Highlights
- Cyient's buyback covered up to 64,00,000 equity shares at Rs 1,125 per share, a maximum of Rs 720 crore.
- The tender period ran from 23 June to 30 June 2026, with 17 June as the record date.
- The board approved the proposal on 23 April 2026 and shareholders cleared it by postal ballot on 10 June.
- The offer concluded just ahead of SEBI's restored open-market buyback regime effective 1 August 2026.
Mid-cap engineering services firm Cyient (NSE:CYIENT) has worked through the final stages of its Rs 720 crore share buyback, one of a cluster of tender offers that made mid-2026 an unusually busy season for capital returns. The programme covered up to 64,00,000 fully paid-up equity shares of face value Rs 5 each at Rs 1,125 per share, payable in cash.
The tender window ran from 23 June to 30 June 2026, with 17 June fixed as the record date, placing settlement and payout in early July.
The approval trail
Cyient's board approved the buyback proposal on 23 April 2026, and shareholders passed the special resolution by postal ballot on 10 June. The sequence, board approval, shareholder resolution, record date and a one-week tender window, followed the tender-offer template that has governed Indian buybacks since the open-market route was phased out in April 2025, making Cyient's offer among the later programmes executed wholly under that regime.
A season thick with repurchases
The offer sits within a remarkable stretch for buyback activity. Wipro (NSE:WIPRO) completed a Rs 15,000 crore tender buyback at Rs 250 per share in June, and Bajaj Auto (NSE:BAJAJ-AUTO) closed its Rs 5,632.80 crore offer on 7 July with settlement due 14 July. The concentration of programmes preceded SEBI's notification, on 1 July 2026, of amendments restoring open-market buybacks through exchanges from 1 August, a change that reshapes how future repurchases may be structured.
What market participants will monitor
With the tender complete, the follow-through items are the final acceptance ratio, the extinguishment of repurchased shares and the resulting reduction in equity base, which flows into per-share earnings arithmetic. For the business itself, attention returns to quarterly performance in engineering research and development services, where demand from aerospace, transportation and sustainability verticals drives the outlook.

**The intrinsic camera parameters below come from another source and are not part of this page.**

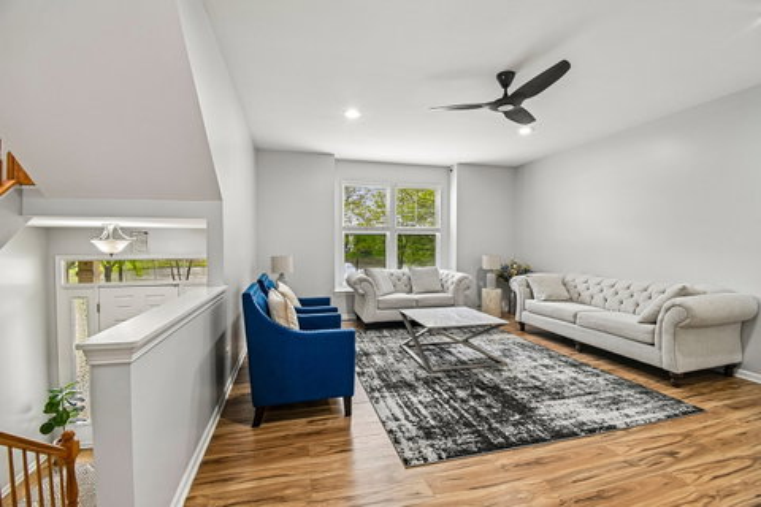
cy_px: 254
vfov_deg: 77.3
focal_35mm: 15
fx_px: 317
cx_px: 380
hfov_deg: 100.4
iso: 400
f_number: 8
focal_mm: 10
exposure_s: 1/13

Mid-cap IT peers and capital allocation
Within mid-cap technology and engineering services, peers such as KPIT Technologies (NSE:KPITTECH), Tata Elxsi (NSE:TATAELXSI) and Persistent Systems (NSE:PERSISTENT) have generally preferred dividends, making Cyient's repurchase a point of differentiation in the segment's capital allocation mix. Whether the restored open-market route draws more mid-caps into buybacks from August is an open question for the sector.
Conclusion
Cyient's Rs 720 crore programme closes out a heavy half-year for Indian buybacks and stands among the final large offers executed entirely under the tender-only regime. The next chapter of repurchase activity will be written under SEBI's revived exchange route from 1 August 2026.
FAQs
Q: Why is the company in focus today?
A: Cyient is in focus as its Rs 720 crore buyback at Rs 1,125 per share, tendered between 23 and 30 June 2026, moves through settlement and completion in early July, making it one of the most recent concluded buybacks on record.
Q: What factors are investors monitoring?

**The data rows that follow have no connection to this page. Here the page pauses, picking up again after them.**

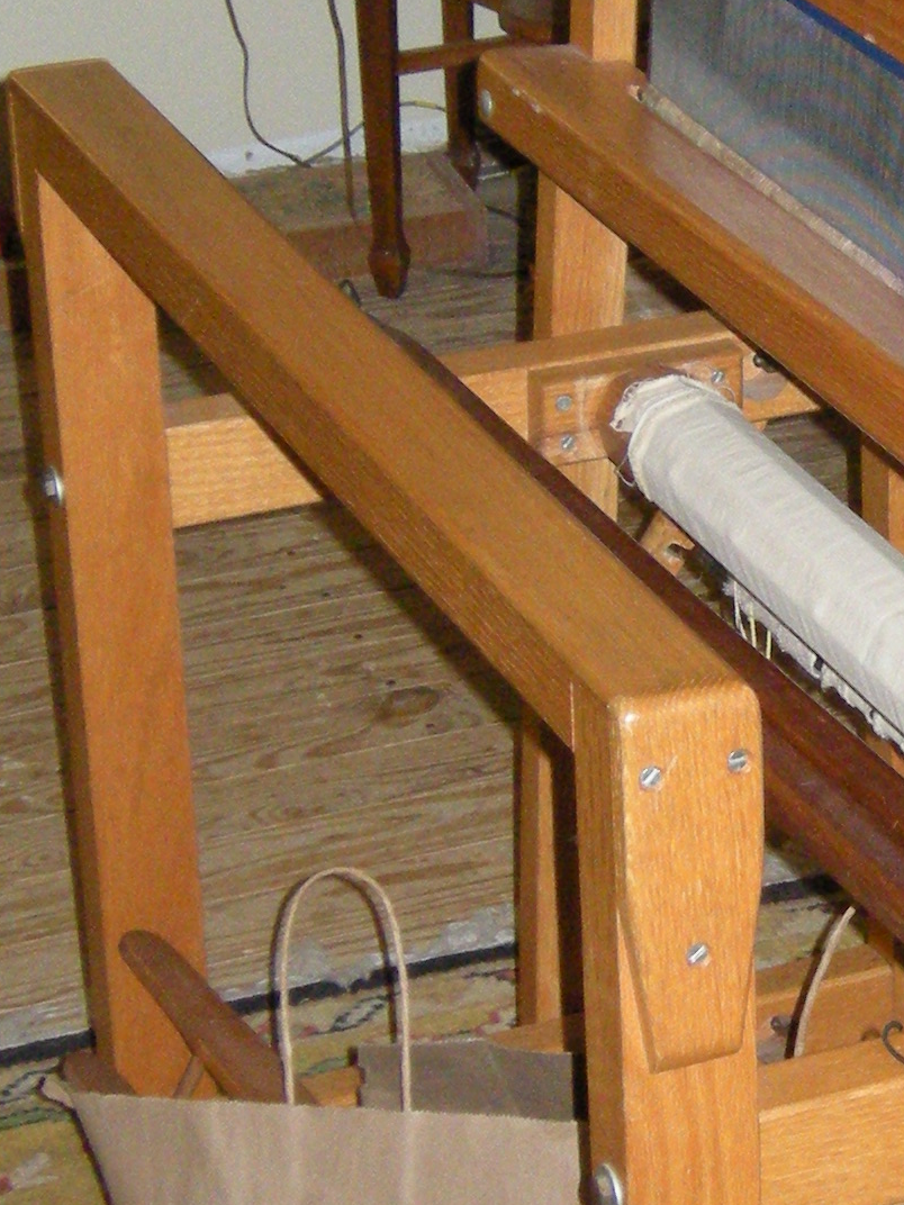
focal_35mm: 137
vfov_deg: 14.4
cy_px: 517
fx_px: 4770
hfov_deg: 10.7
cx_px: 1036
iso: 380
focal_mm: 7.5
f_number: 3.5
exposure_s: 1/60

A: Investors are tracking the final acceptance ratio, extinguishment of shares and the effect on per-share metrics, along with the company's quarterly performance in engineering R&D services and any future use of SEBI's restored open-market route.
Q: Which peer companies are relevant?
A: Mid-cap technology and engineering services peers include KPIT Technologies (NSE:KPITTECH), Tata Elxsi (NSE:TATAELXSI) and Persistent Systems (NSE:PERSISTENT), which offer capital allocation comparisons in the segment.
Q: Is this article investment advice?
A: No. This article is intended solely for informational purposes and should not be considered investment, financial or trading advice.